Insgesamt soll es seit 2002, als die Leitlinien "Zum Vorgehen beim sexuellen Missbrauch Minderjähriger durch Geistliche" erlassen wurden, zehn Verdachtsfälle gegeben haben. "Ich habe mittlweile den Überblick verloren", so Bistumssprecher Karl Hagemann gegenüber WDR.de. Er könne keine genauen Zahlen zu aktuellen Fällen nennen. "Das ist Detektivarbeit, so etwas nach so langer Zeit zu ermitteln."

Bistum Paderborn

Ein Benediktiner-Mönch der Abtei Königsmünster im sauerländischen Meschede hat mittlerweile Selbstanzeige wegen sexuellen Missbrauchs erstattet. Die Staatsanwaltschaft Arnsberg spricht von insgesamt 19 Geschädigten. Schon an seiner früheren Arbeitsstelle, einem Hagener Kinderheim, soll es zu Übergriffen gekommen sein. Später habe der Mann dann zu Schülern eines Gymnasiums Kontakt gehabt, das die Abtei Königswinter auf dem Klostergelände in Meschede unterhält. Der Benediktinerbruder des Klosters soll Schüler auf Freizeiten begleitet haben. Nach erstmaligem Bekanntwerden der Vorwürfe im Jahr 2000 sei er mit sofortiger Wirkung von seinen Aufgaben entbunden worden. Zwischen 2000 und 2005 lebte der Mönch in einer Abtei im Ausland. Den dortigen Verantwortlichen waren die Hintergründe bekannt. Während dieser Zeit habe sich der Ordensmann einer mehrjährigen Therapie unterzogen. "Wir prüfen zur Zeit, ob die Fälle möglicherweise schon verjährt sind", so Oberstaatsanwalt Josef Hempelmann gegenüber WDR.de.

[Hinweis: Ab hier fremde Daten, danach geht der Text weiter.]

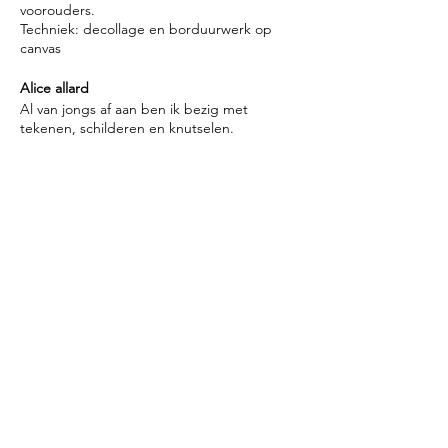
voorouders.
Techniek: decollage en borduurwerk op
canvas
Alice allard
Al van jongs af aan ben ik bezig met
tekenen, schilderen en knutselen.
Ik ben op zoek naar vrijheid in mijn werk.
Vrijheid door te spelen, te durven en te
experimenteren.
Expressie geven aan mijn ideeën, iets van
het originele binnen naar buiten brengen.
Het zichtbaar maken van iets wat niet
steeds zichtbaar is uit het gebied van :
Wat of wie ben ik als ik mijn naam niet had?
Wat zou ik doen als ik het vermogen terug
zou krijgen om weer te spelen als een kind?
Ben ik het echt wel verloren of zit het nog
ergens in mij verborgen?
Zou ik het weer tot leven kunnen wekken?
Ik gebruik hiervoor acrylverf, krijt, collage,
stiften, stukjes papier en verder alles waar ik
me gelukkig bij voel.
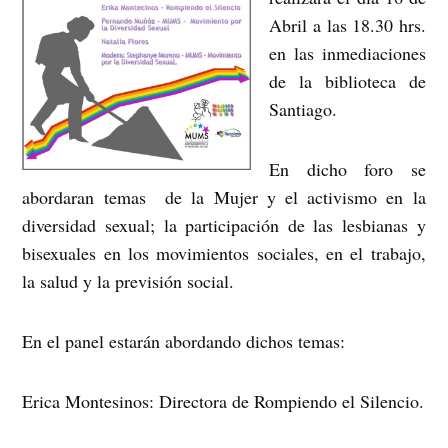
Abril a las 18.30 hrs.
en las inmediaciones
de la biblioteca de
Santiago.
En dicho foro se
abordaran temas de la Mujer y el activismo en la
diversidad sexual; la participación de las lesbianas y
bisexuales en los movimientos sociales, en el trabajo,
la salud y la previsión social.
En el panel estarán abordando dichos temas:
Erica Montesinos: Directora de Rompiendo el Silencio.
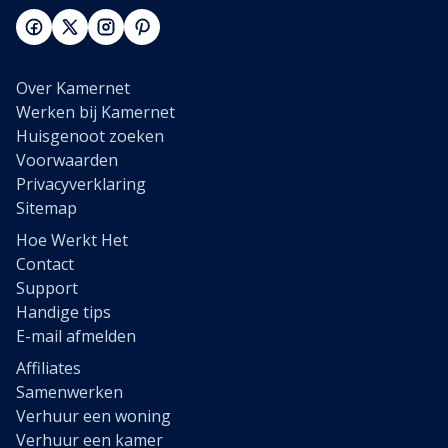
Over Kamernet
Werken bij Kamernet
Huisgenoot zoeken
Voorwaarden
Privacyverklaring
Sitemap
Hoe Werkt Het
Contact
Support
Handige tips
E-mail afmelden
Affiliates
Samenwerken
Verhuur een woning
Verhuur een kamer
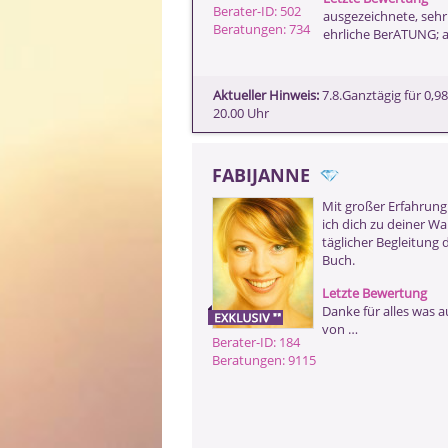
Berater-ID: 502
ausgezeichnete, sehr
Beratungen: 734
ehrliche BerATUNG; ab
Aktueller Hinweis:
7.8.Ganztägig für 0,
20.00 Uhr
FABIJANNE
Mit großer Erfahrung 
ich dich zu deiner Wa
täglicher Begleitung 
Buch.
Letzte Bewertung
Danke für alles was 
von …
Berater-ID: 184
Beratungen: 9115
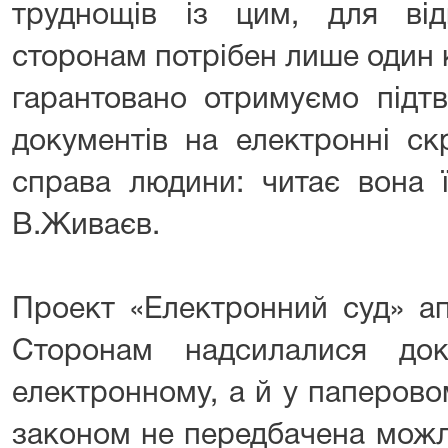
труднощів із цим, для від
сторонам потрібен лише один
гарантовано отримуємо підт
документів на електронні ск
справа людини: читає вона 
В.Живаєв.
Проект «Електронний суд» ап
Сторонам надсилалися до
електронному, а й у паперово
законом не передбачена можл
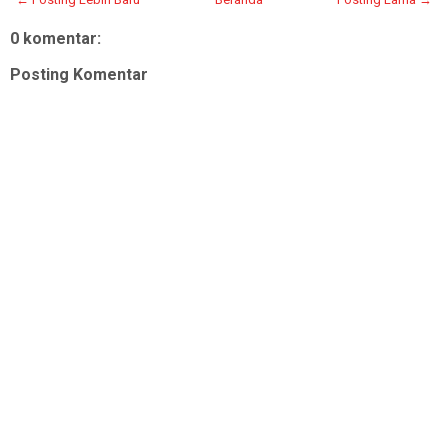
0 komentar:
Posting Komentar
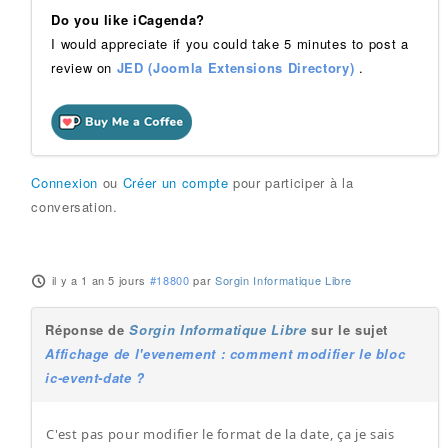
Do you like iCagenda?
I would appreciate if you could take 5 minutes to post a
review on
JED (Joomla Extensions Directory)
.
Connexion
ou
Créer un compte
pour participer à la
conversation.
il y a 1 an 5 jours
#18800
par
Sorgin Informatique Libre
Réponse de
Sorgin Informatique Libre
sur le sujet
Affichage de l'evenement : comment modifier le bloc
ic-event-date ?
C'est pas pour modifier le format de la date, ça je sais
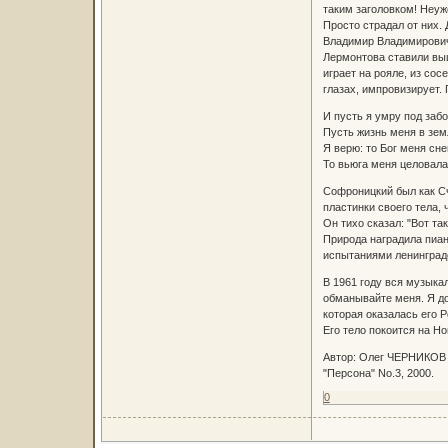
таким заголовком! Неуж
Просто страдал от них. 
Владимир Владимирович 
Лермонтова ставили выш
играет на рояле, из сос
глазах, импровизирует.
И пусть я умру под забо
Пусть жизнь меня в зем
Я верю: то Бог меня сне
То вьюга меня целовала
Софроницкий был как Сч
пластинки своего тела,
Он тихо сказал: "Вот та
Природа наградила пиан
испытаниями ленинградс
В 1961 году вся музыка
обманывайте меня. Я до
которая оказалась его 
Его тело покоится на Но
Автор: Олег ЧЕРНИКОВ
"Персона" No.3, 2000.
0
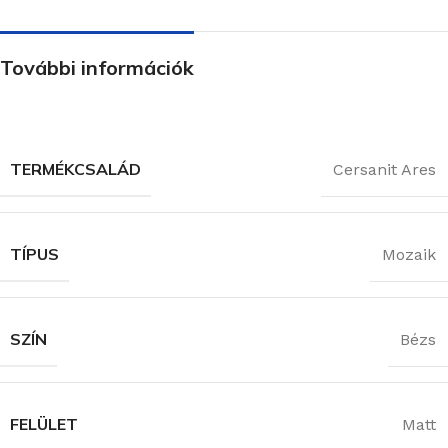
További információk
TERMÉKCSALÁD
Cersanit Ares
TÍPUS
Mozaik
SZÍN
Bézs
FELÜLET
Matt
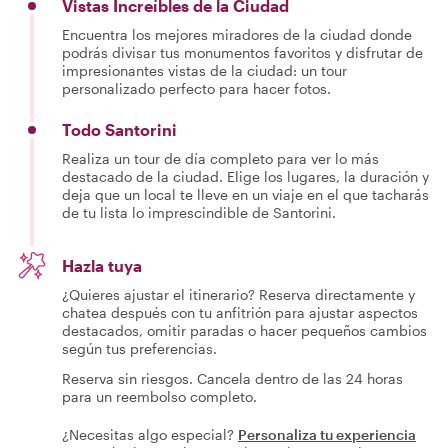
Vistas Increíbles de la Ciudad
Encuentra los mejores miradores de la ciudad donde
podrás divisar tus monumentos favoritos y disfrutar de
impresionantes vistas de la ciudad: un tour
personalizado perfecto para hacer fotos.
Todo Santorini
Realiza un tour de día completo para ver lo más
destacado de la ciudad. Elige los lugares, la duración y
deja que un local te lleve en un viaje en el que tacharás
de tu lista lo imprescindible de Santorini.
Hazla tuya
¿Quieres ajustar el itinerario? Reserva directamente y
chatea después con tu anfitrión para ajustar aspectos
destacados, omitir paradas o hacer pequeños cambios
según tus preferencias.
Reserva sin riesgos. Cancela dentro de las 24 horas
para un reembolso completo.
¿Necesitas algo especial?
Personaliza tu experiencia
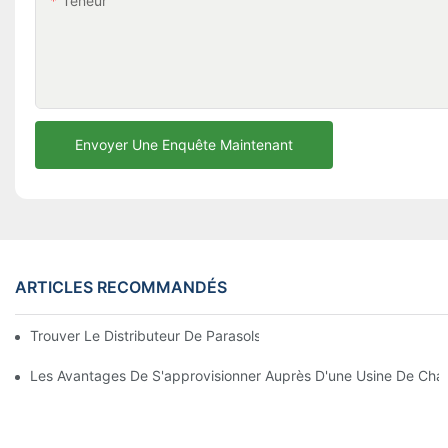
Teneur
Envoyer Une Enquête Maintenant
ARTICLES RECOMMANDÉS
Trouver Le Distributeur De Parasols De Plage Idéal Pour Votre E
Les Avantages De S'approvisionner Auprès D'une Usine De Chai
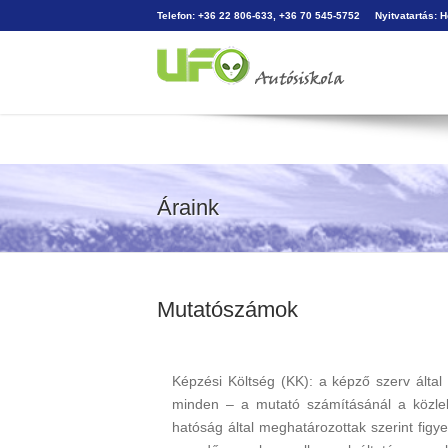
Telefon: +36 22 806-633, +36 70 545-5752
Nyitvatartás: 
Áraink
Mutatószámok
Képzési Költség (KK): a képző szerv által 
minden – a mutató számításánál a közle
hatóság által meghatározottak szerint figy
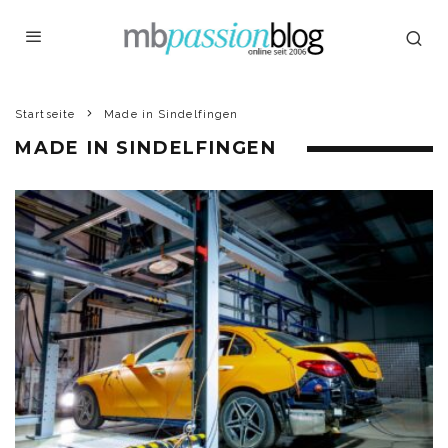
Startseite
Made in Sindelfingen
MADE IN SINDELFINGEN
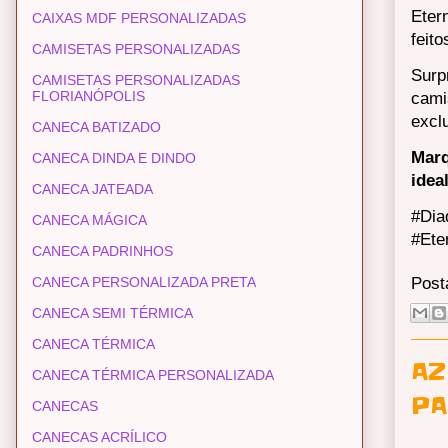
Eter
CAIXAS MDF PERSONALIZADAS
feit
CAMISETAS PERSONALIZADAS
Surp
CAMISETAS PERSONALIZADAS
FLORIANÓPOLIS
cami
excl
CANECA BATIZADO
Marq
CANECA DINDA E DINDO
idea
CANECA JATEADA
#Dia
CANECA MÁGICA
#Ete
CANECA PADRINHOS
CANECA PERSONALIZADA PRETA
Post
CANECA SEMI TÉRMICA
CANECA TÉRMICA
AZ
CANECA TÉRMICA PERSONALIZADA
PA
CANECAS
CANECAS ACRÍLICO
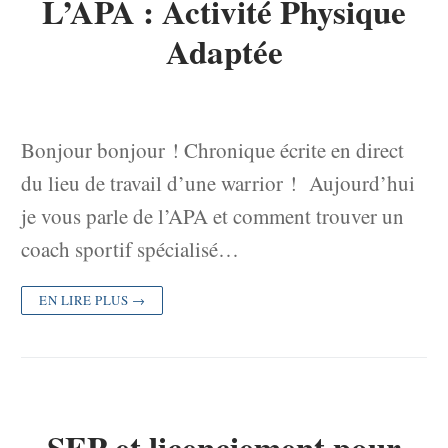
L’APA : Activité Physique
Adaptée
Bonjour bonjour ! Chronique écrite en direct
du lieu de travail d’une warrior ! Aujourd’hui
je vous parle de l’APA et comment trouver un
coach sportif spécialisé…
EN LIRE PLUS →
SEP et licenciement pour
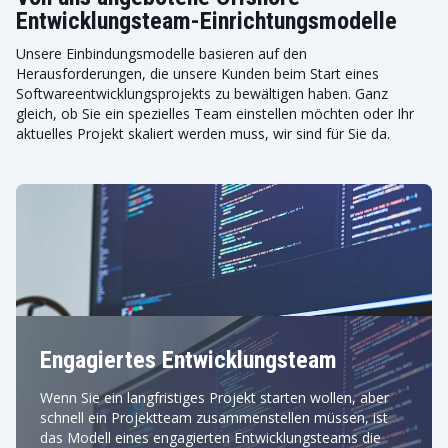
Entwicklungsteam-Einrichtungsmodelle
Unsere Einbindungsmodelle basieren auf den
Herausforderungen, die unsere Kunden beim Start eines
Softwareentwicklungsprojekts zu bewältigen haben. Ganz
gleich, ob Sie ein spezielles Team einstellen möchten oder Ihr
aktuelles Projekt skaliert werden muss, wir sind für Sie da.
Engagiertes Entwicklungsteam
Wenn Sie ein langfristiges Projekt starten wollen, aber
schnell ein Projektteam zusammenstellen müssen, ist
das Modell eines engagierten Entwicklungsteams die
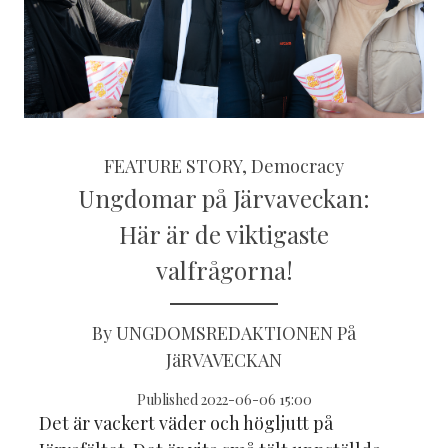
FEATURE STORY, Democracy
Ungdomar på Järvaveckan:
Här är de viktigaste
valfrågorna!
By UNGDOMSREDAKTIONEN På
JäRVAVECKAN
Published 2022-06-06 15:00
Det är vackert väder och högljutt på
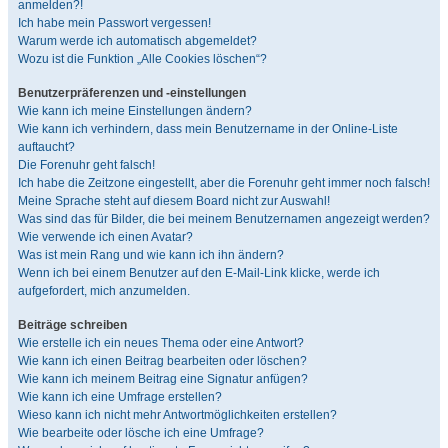
anmelden?!
Ich habe mein Passwort vergessen!
Warum werde ich automatisch abgemeldet?
Wozu ist die Funktion „Alle Cookies löschen“?
Benutzerpräferenzen und -einstellungen
Wie kann ich meine Einstellungen ändern?
Wie kann ich verhindern, dass mein Benutzername in der Online-Liste
auftaucht?
Die Forenuhr geht falsch!
Ich habe die Zeitzone eingestellt, aber die Forenuhr geht immer noch falsch!
Meine Sprache steht auf diesem Board nicht zur Auswahl!
Was sind das für Bilder, die bei meinem Benutzernamen angezeigt werden?
Wie verwende ich einen Avatar?
Was ist mein Rang und wie kann ich ihn ändern?
Wenn ich bei einem Benutzer auf den E-Mail-Link klicke, werde ich
aufgefordert, mich anzumelden.
Beiträge schreiben
Wie erstelle ich ein neues Thema oder eine Antwort?
Wie kann ich einen Beitrag bearbeiten oder löschen?
Wie kann ich meinem Beitrag eine Signatur anfügen?
Wie kann ich eine Umfrage erstellen?
Wieso kann ich nicht mehr Antwortmöglichkeiten erstellen?
Wie bearbeite oder lösche ich eine Umfrage?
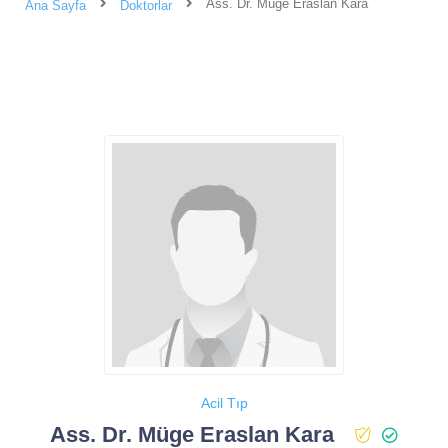
Ass. Dr. Müge Eraslan Kara
Ana Sayfa
Doktorlar
Acil Tıp
Ass. Dr. Müge Eraslan Kara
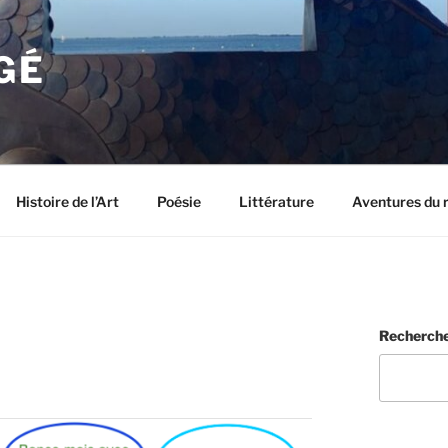
GÉ
Histoire de l’Art
Poésie
Littérature
Aventures du 
Recherch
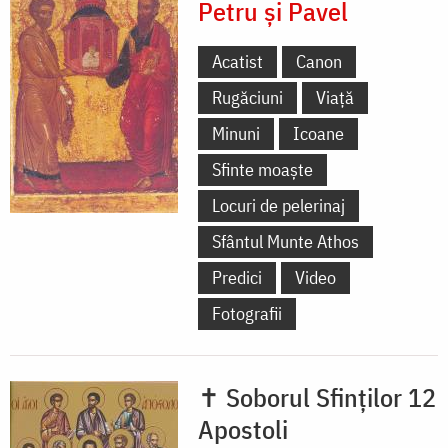
Petru și Pavel
Acatist
Canon
Rugăciuni
Viață
Minuni
Icoane
Sfinte moaște
Locuri de pelerinaj
Sfântul Munte Athos
Predici
Video
Fotografii
✝ Soborul Sfinților 12
Apostoli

Auch in Werl soll ein Geistlicher einen Internatsschüler missbraucht haben. Von dem Vorfall aus dem Jahr 1980 hat die Kirche erst 2002 erfahren. Der Mitarbeiter ist kurz darauf suspendiert worden, strafrechtliche Folgen hatte die Tat nicht - angeblich auf Wunsch des Opfers. Ein Dortmunder Vikar wurde darüber hinaus 2003 zu sechs Jahren und drei Monaten Freiheitsstrafe verurteilt, 2009 erhielt ein zweiter Kleriker wegen Missbrauchs von Minderjährigen eine Strafe von zwei Jahren auf Bewährung. Beide wurden von der Kirche entlassen. "Wir müssen davon ausgehen, dass es weitere, uns nicht bekannte Fälle gibt. Die derzeit hergestellte Öffentlichkeit für das Thema ist ein positiver Tabubruch", erklärt der Paderborner Erzbischof Hans-Josef Becker.